ASSIGNMENT: Set down the records that follow exactly and completely.
# # #
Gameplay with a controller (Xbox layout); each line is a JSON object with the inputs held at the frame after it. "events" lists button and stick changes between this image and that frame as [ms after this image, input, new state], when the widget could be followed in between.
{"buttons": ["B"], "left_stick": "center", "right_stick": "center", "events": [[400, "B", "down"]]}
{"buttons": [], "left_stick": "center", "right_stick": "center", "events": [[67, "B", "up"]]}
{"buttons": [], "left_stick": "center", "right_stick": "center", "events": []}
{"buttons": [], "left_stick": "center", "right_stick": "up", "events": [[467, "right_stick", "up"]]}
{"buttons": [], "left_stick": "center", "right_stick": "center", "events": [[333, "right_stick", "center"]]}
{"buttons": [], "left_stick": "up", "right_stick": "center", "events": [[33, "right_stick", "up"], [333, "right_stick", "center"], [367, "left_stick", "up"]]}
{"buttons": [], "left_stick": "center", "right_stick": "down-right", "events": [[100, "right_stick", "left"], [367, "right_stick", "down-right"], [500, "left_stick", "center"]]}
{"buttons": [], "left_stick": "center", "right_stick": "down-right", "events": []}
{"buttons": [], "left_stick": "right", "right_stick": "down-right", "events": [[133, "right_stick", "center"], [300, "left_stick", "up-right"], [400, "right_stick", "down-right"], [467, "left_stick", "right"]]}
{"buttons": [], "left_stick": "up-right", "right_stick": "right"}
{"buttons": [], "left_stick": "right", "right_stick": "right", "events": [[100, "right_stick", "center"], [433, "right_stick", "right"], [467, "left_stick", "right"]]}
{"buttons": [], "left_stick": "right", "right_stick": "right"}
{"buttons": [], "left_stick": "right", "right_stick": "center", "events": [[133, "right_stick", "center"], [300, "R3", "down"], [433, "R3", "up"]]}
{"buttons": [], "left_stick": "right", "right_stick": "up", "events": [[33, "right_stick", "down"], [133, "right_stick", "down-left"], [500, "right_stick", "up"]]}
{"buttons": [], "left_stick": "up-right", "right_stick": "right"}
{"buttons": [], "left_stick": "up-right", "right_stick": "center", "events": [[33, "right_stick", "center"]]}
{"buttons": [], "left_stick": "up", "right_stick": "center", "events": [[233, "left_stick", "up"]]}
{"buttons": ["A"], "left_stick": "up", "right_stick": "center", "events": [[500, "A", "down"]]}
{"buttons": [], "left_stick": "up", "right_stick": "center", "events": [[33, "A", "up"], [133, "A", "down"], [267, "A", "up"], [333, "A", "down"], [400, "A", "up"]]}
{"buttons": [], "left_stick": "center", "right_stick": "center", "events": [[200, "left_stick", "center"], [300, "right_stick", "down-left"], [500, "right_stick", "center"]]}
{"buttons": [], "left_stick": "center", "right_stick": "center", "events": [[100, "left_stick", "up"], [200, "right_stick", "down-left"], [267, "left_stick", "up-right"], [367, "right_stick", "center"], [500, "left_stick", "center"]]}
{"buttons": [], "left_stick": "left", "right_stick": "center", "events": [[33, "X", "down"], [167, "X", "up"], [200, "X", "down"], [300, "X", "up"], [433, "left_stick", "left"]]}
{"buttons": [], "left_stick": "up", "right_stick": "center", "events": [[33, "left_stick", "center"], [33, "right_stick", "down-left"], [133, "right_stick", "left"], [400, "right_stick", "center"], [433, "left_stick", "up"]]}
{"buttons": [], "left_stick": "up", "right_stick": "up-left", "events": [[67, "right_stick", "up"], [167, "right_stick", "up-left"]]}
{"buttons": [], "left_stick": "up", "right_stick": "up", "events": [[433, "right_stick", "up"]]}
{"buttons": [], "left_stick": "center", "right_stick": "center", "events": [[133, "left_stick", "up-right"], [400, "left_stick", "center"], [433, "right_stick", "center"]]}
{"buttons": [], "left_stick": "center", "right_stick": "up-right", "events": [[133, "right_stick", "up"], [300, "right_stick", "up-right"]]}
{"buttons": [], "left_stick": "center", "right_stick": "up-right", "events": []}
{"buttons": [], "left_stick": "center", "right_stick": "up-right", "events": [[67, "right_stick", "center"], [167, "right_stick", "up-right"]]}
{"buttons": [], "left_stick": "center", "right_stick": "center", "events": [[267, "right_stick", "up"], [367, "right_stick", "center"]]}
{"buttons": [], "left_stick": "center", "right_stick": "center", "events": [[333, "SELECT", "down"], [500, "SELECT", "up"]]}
# # #
TASK RESULT:
Gameplay with a controller (Xbox layout); each line is a JSON object with the inputs held at the frame after it. "events" lists button and stick changes between this image and that frame as [ms after this image, input, new state], when the widget could be followed in between.
{"buttons": ["B"], "left_stick": "center", "right_stick": "center", "events": [[400, "B", "down"]]}
{"buttons": [], "left_stick": "center", "right_stick": "center", "events": [[67, "B", "up"]]}
{"buttons": [], "left_stick": "center", "right_stick": "center", "events": []}
{"buttons": [], "left_stick": "center", "right_stick": "up", "events": [[467, "right_stick", "up"]]}
{"buttons": [], "left_stick": "center", "right_stick": "center", "events": [[333, "right_stick", "center"]]}
{"buttons": [], "left_stick": "up", "right_stick": "center", "events": [[33, "right_stick", "up"], [333, "right_stick", "center"], [367, "left_stick", "up"]]}
{"buttons": [], "left_stick": "center", "right_stick": "down-right", "events": [[100, "right_stick", "left"], [367, "right_stick", "down-right"], [500, "left_stick", "center"]]}
{"buttons": [], "left_stick": "center", "right_stick": "down-right", "events": []}
{"buttons": [], "left_stick": "right", "right_stick": "down-right", "events": [[133, "right_stick", "center"], [300, "left_stick", "up-right"], [400, "right_stick", "down-right"], [467, "left_stick", "right"]]}
{"buttons": [], "left_stick": "up-right", "right_stick": "right"}
{"buttons": [], "left_stick": "right", "right_stick": "right", "events": [[100, "right_stick", "center"], [433, "right_stick", "right"], [467, "left_stick", "right"]]}
{"buttons": [], "left_stick": "right", "right_stick": "right"}
{"buttons": [], "left_stick": "right", "right_stick": "center", "events": [[133, "right_stick", "center"], [300, "R3", "down"], [433, "R3", "up"]]}
{"buttons": [], "left_stick": "right", "right_stick": "up", "events": [[33, "right_stick", "down"], [133, "right_stick", "down-left"], [500, "right_stick", "up"]]}
{"buttons": [], "left_stick": "up-right", "right_stick": "right"}
{"buttons": [], "left_stick": "up-right", "right_stick": "center", "events": [[33, "right_stick", "center"]]}
{"buttons": [], "left_stick": "up", "right_stick": "center", "events": [[233, "left_stick", "up"]]}
{"buttons": ["A"], "left_stick": "up", "right_stick": "center", "events": [[500, "A", "down"]]}
{"buttons": [], "left_stick": "up", "right_stick": "center", "events": [[33, "A", "up"], [133, "A", "down"], [267, "A", "up"], [333, "A", "down"], [400, "A", "up"]]}
{"buttons": [], "left_stick": "center", "right_stick": "center", "events": [[200, "left_stick", "center"], [300, "right_stick", "down-left"], [500, "right_stick", "center"]]}
{"buttons": [], "left_stick": "center", "right_stick": "center", "events": [[100, "left_stick", "up"], [200, "right_stick", "down-left"], [267, "left_stick", "up-right"], [367, "right_stick", "center"], [500, "left_stick", "center"]]}
{"buttons": [], "left_stick": "left", "right_stick": "center", "events": [[33, "X", "down"], [167, "X", "up"], [200, "X", "down"], [300, "X", "up"], [433, "left_stick", "left"]]}
{"buttons": [], "left_stick": "up", "right_stick": "center", "events": [[33, "left_stick", "center"], [33, "right_stick", "down-left"], [133, "right_stick", "left"], [400, "right_stick", "center"], [433, "left_stick", "up"]]}
{"buttons": [], "left_stick": "up", "right_stick": "up-left", "events": [[67, "right_stick", "up"], [167, "right_stick", "up-left"]]}
{"buttons": [], "left_stick": "up", "right_stick": "up", "events": [[433, "right_stick", "up"]]}
{"buttons": [], "left_stick": "center", "right_stick": "center", "events": [[133, "left_stick", "up-right"], [400, "left_stick", "center"], [433, "right_stick", "center"]]}
{"buttons": [], "left_stick": "center", "right_stick": "up-right", "events": [[133, "right_stick", "up"], [300, "right_stick", "up-right"]]}
{"buttons": [], "left_stick": "center", "right_stick": "up-right", "events": []}
{"buttons": [], "left_stick": "center", "right_stick": "up-right", "events": [[67, "right_stick", "center"], [167, "right_stick", "up-right"]]}
{"buttons": [], "left_stick": "center", "right_stick": "center", "events": [[267, "right_stick", "up"], [367, "right_stick", "center"]]}
{"buttons": [], "left_stick": "center", "right_stick": "center", "events": [[333, "SELECT", "down"], [500, "SELECT", "up"]]}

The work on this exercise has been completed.